__Goal of the exercise__.
Each line containing the string "pixels" should be copied out of the entries.

__Dataset entries__.
⁂

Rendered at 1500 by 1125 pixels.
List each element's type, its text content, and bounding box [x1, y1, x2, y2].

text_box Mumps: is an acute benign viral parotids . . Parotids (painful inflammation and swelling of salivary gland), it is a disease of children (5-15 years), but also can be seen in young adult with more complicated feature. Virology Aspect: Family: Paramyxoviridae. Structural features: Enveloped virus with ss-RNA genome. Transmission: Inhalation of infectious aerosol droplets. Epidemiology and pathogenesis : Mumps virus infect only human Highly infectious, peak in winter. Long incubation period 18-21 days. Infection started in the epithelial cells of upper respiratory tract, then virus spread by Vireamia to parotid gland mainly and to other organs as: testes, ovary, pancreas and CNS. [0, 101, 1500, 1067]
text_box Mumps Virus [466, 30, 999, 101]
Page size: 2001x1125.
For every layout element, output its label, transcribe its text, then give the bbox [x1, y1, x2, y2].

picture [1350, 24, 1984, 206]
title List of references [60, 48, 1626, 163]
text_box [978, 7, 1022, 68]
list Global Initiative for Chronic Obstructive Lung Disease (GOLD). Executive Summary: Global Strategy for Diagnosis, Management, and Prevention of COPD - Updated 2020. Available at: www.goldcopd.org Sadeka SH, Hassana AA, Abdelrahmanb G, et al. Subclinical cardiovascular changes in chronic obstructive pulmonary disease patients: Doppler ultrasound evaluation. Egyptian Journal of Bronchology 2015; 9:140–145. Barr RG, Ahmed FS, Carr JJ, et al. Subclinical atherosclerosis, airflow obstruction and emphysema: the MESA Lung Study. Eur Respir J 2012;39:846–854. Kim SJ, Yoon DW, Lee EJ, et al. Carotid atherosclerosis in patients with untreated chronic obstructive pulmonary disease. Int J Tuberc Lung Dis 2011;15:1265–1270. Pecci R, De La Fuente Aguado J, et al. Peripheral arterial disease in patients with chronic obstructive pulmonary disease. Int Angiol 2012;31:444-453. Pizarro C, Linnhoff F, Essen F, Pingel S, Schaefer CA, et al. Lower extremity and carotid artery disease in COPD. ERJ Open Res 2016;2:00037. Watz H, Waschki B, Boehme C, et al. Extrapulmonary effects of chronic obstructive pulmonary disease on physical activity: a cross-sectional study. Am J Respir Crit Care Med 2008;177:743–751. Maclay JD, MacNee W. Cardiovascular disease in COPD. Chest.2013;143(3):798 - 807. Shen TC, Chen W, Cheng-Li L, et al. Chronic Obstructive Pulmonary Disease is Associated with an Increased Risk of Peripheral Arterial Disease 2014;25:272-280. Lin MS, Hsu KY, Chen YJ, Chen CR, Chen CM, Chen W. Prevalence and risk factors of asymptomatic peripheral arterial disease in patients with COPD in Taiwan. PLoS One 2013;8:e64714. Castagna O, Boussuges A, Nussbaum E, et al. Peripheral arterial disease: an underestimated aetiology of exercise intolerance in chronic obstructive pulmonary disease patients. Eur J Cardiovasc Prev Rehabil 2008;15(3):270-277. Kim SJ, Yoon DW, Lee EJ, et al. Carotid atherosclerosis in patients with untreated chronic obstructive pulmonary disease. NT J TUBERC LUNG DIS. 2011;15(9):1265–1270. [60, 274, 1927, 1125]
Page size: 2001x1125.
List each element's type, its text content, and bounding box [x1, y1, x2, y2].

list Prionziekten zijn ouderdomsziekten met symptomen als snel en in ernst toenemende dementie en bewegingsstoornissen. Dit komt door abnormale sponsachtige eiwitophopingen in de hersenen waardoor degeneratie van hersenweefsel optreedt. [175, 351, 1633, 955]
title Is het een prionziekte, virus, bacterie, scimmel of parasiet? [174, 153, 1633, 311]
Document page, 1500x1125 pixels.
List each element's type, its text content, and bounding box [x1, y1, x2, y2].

⁂

__Exercise output__.
Rendered at 1500 by 1125 pixels.
Document page, 1500x1125 pixels.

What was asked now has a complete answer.